Más que justificadas estaban las sospechas: en medio de tantos morenos, aquel rubio de piel muy blanca, ojos verdes, espigado y veloz parecía uno de los tantos inventos rusos en tierra martiana durante los tiempos de la Guerra Fría.
Aquel rubio no era otro que Ramón Núñez Armas, un delantero del mejor equipo de fútbol que jamás tuvo Cuba. Al Rubio le apodaban El Ruso, un sobrenombre capaz de despertar más de una intriga, aunque en verdad ni un solo hilo lo ataba a la Patria de Tolstoi y Dovstoievski, Anatoly Karpov y Garri Kasparov… y de Alla Pugachova.
Nada de ruso. Y bien mirado el caso, y apartando los prejuicios, tampoco nada de “palestino”, el mote triste con que sazonan a todo picante a los venidos de las zonas orientales del país.

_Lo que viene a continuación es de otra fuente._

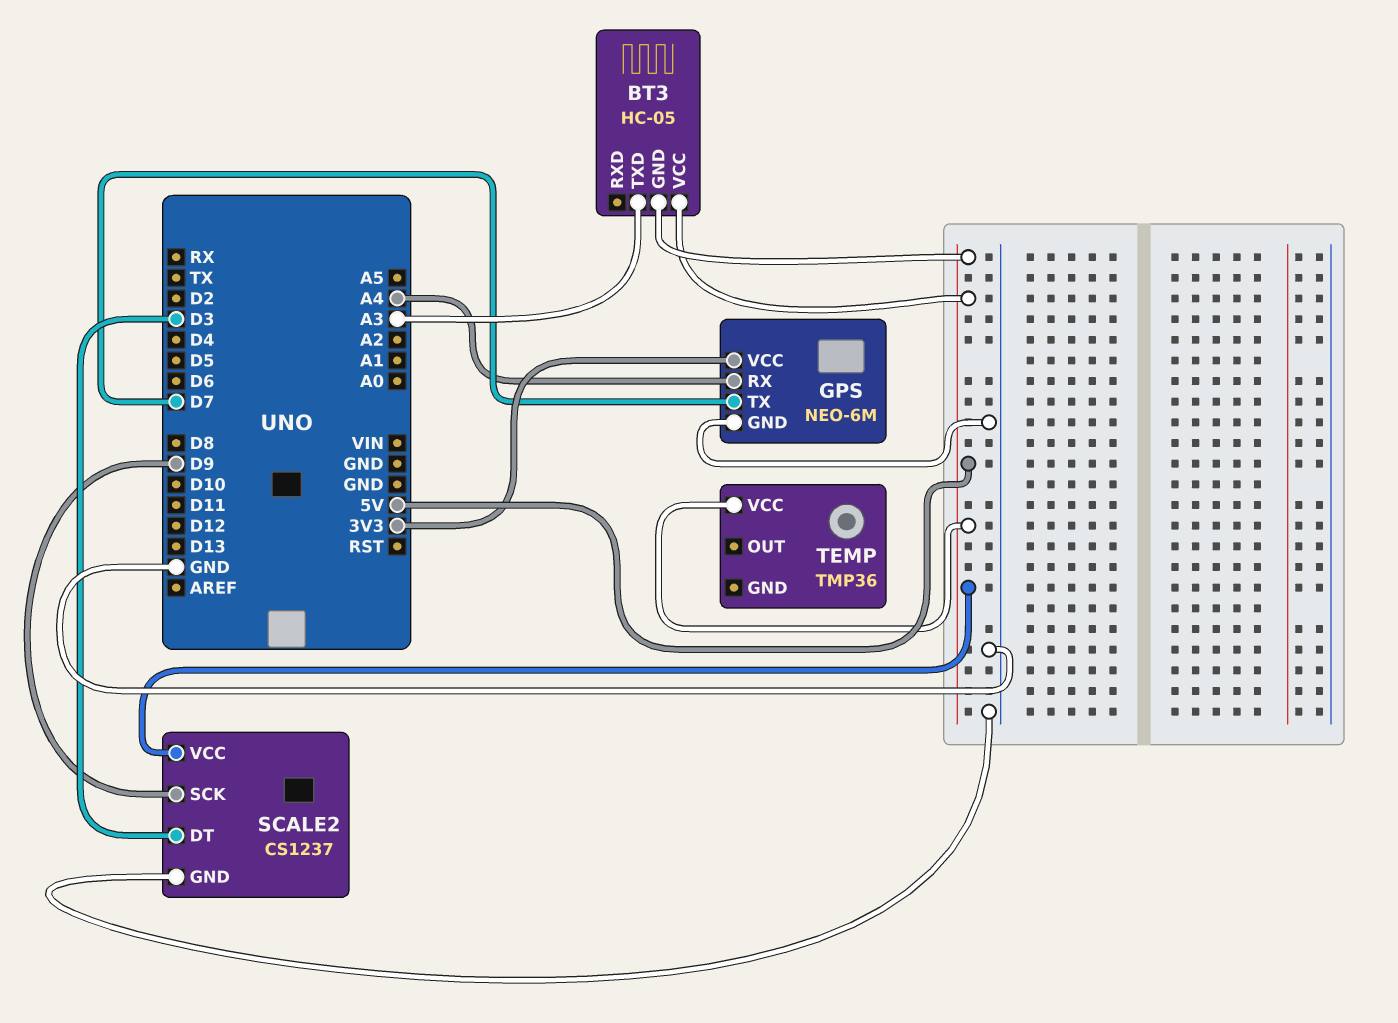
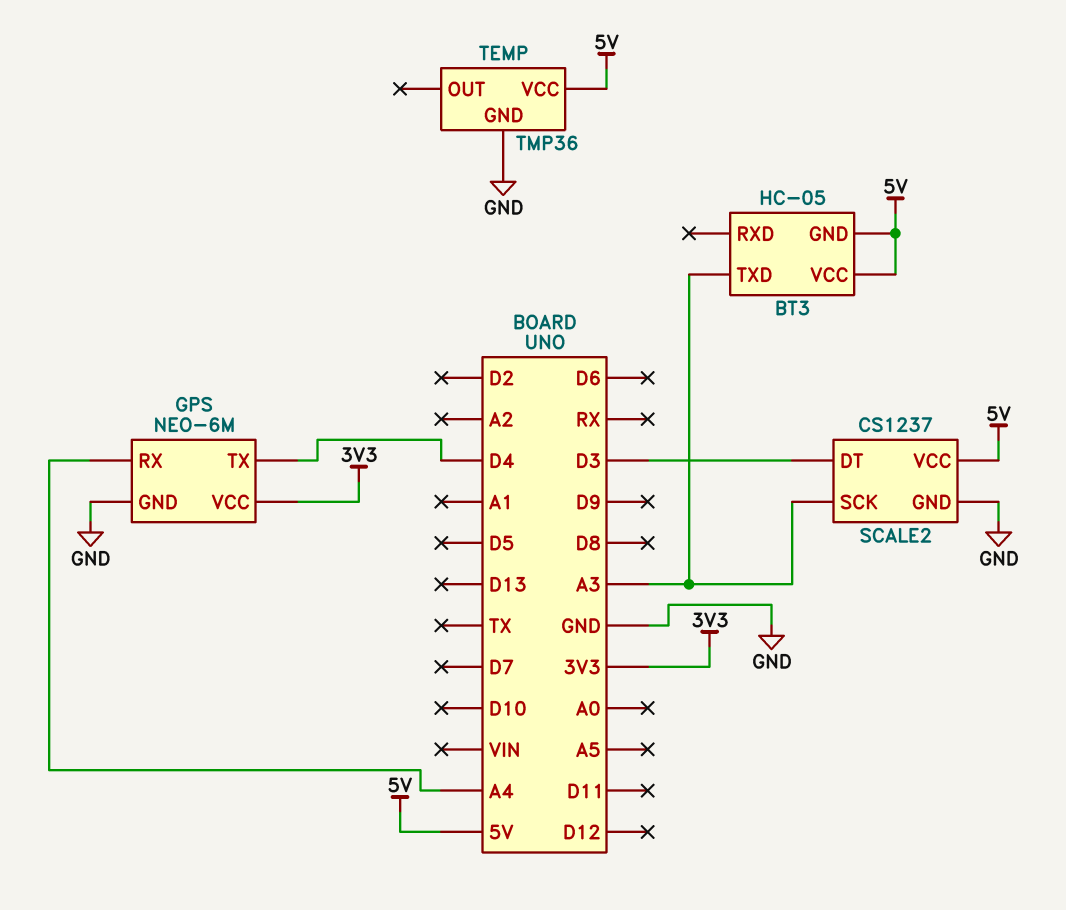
GPS pin TX: D7 -> D4
SCALE2 pin SCK: D9 -> A3
TEMP pin GND: none -> GND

Porque es verdad que Ramón Núñez Armas nació en la futbolística, y tunera, Manatí en abril de 1953, pero creció de tal modo hacia las estrellas, que superó todas las fronteras y sobrenombres nacionales para inscribirse, con finas letras doradas, entre los 100 más grandes atletas cubanos del siglo XX.
Ante tantos fracasos del fútbol casero, uno “se sienta a caminar”, como decía el inmenso César Vallejo, y siente como una fantasía burda aquellas historias gloriosas que vivió el fútbol de intramuros cuando Ramón Núñez, Jorge Massó, Regino Delgado, Andrés Roldán, José Francisco Reinoso y otros talentos nacionales eran capaces de ganar la medalla de oro de los Juegos Centroamericanos y del Caribe en Medellín 78, la plata en los Panamericanos de San Juan en 1979 y el bronce en el preolímpico de Concacaf en 1984.

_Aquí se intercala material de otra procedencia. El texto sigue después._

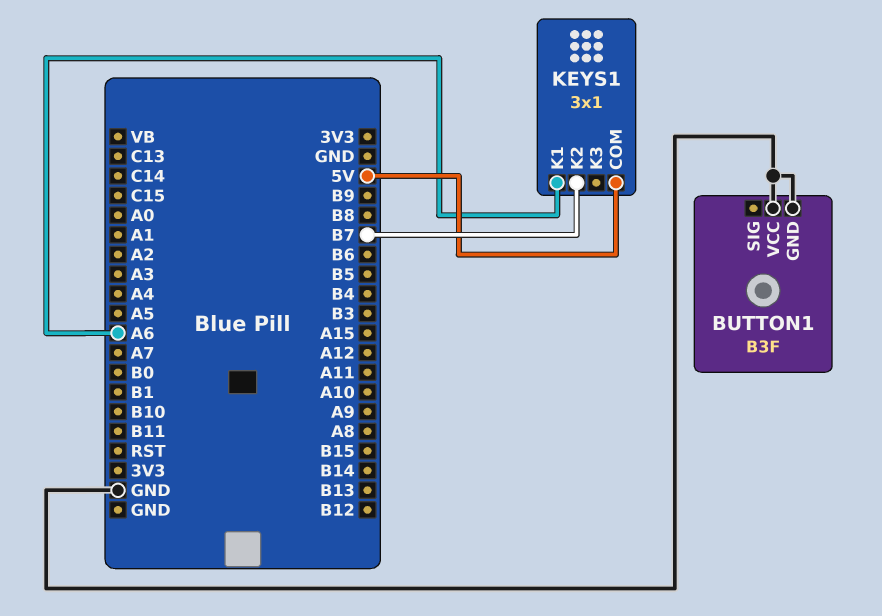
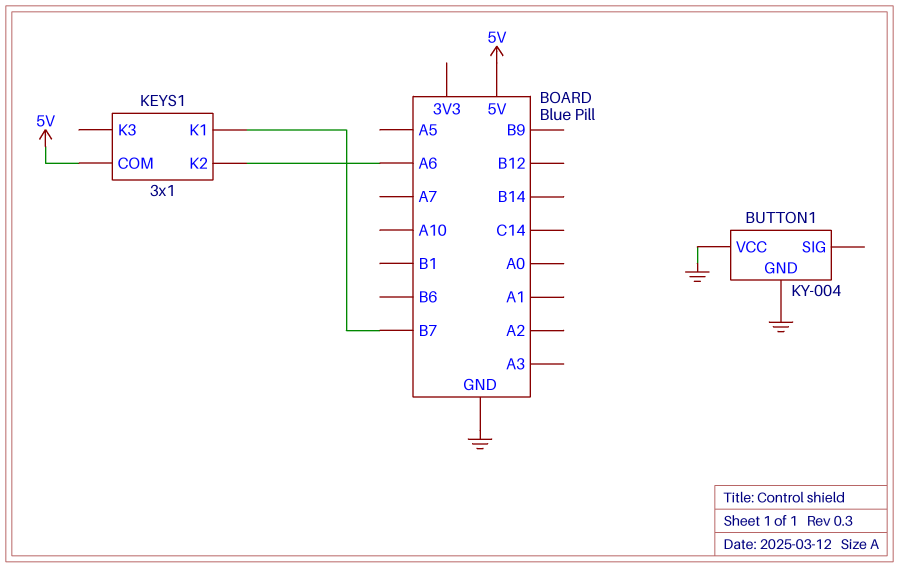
BUTTON1: B3F -> KY-004
KEYS1 pin K1: A6 -> B7
KEYS1 pin K2: B7 -> A6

El año 1980 pondría al Ruso en los estadios olímpicos de Rusia, frente a un once venezolano al que Núñez le anidaría un gol de resonancias históricas y ante una Unión Soviética que, en una trampa digna del general Kutusov o del mariscal Zhukov, los puso a jugar bajo el frío más violento para asestarle una goleada de 8 a 0 y, de paso, mandarlos de vuelta a los intensos vapores del Caribe.
El célebre futbolista mexicano Hugo Sánchez, el mejor del siglo XX en su país, caballo de batalla del Real Madrid, lo había invitado a que asumiera un reto: “Vámonos a Europa y tú verás que vamos a hacer historia”.
Más allá de escucharlo serenamente y seguro sonreír, Ramón Núñez Armas prefirió quedarse para siempre entre nosotros, cargando con apacible dolor el No que dio como respuesta al gigante mexicano.
Pesaban muchas cosas entonces: muchas banderas, muchos himnos, muchas acusaciones de “deserción”, como si en vez de un atleta se tratara de un mambí en humillante estampida o de un soldado en patética escapada. Núñez, como tantos otros estelares, pagó las consecuencias de un instante de épica total.
“Y como pasa el tiempo y de pronto son años”, como cantaba Silvio, una mañana del Período Especial, mientras yo esperaba un milagroso transporte en la rotonda de Ceiba del Agua, vi a Núñez descender de la cabina de uno de los camiones de la Empresa Citrícola Municipal, mientras hombres y mujeres de todas las edades trepaban afanosos con tal de avanzar en el camino.
¡Ramón Núñez, caramba, el gran futbolista convertido en camionero! ¡Por Dios! ¡Qué diría Hugo Sánchez! ¿Qué diría el propio Núñez al pensar y repensar en la propuesta del mexicano?
Sin embargo, Núñez estaba sonriente, echándole una mano a una rotonda cargada de coterráneos con todas las carencias del mundo, no solo las de transporte. Estaba ahí, y estaría en Caimito hasta el sol de hoy, amando a su hija Alice y a su nieta…, queriendo sin dobleces a sus amigos y alumnos.
“Amigo de mis amigos”, “mudo de enemigos”, así se definió Pablo Neruda en su Autorretrato. Así definiría yo a Ramón Núñez Armas en el mínimo retrato que acabo de hacerle.
Un retrato incompleto del hombre que semejaba un infiltrado ruso en un once repleto de morenos caribeños, del hombre que tal vez ahora viviría en una mansión de Madrid, sin ningún susto para su bolsillo de auténtica exgloria. Pero, en cambio, es un retrato sentido del hombre que está aquí, que sigue y seguirá con nosotros hasta el fin. En este sacrificio sin fondo quizás se halle el más sentido gol de toda su vida.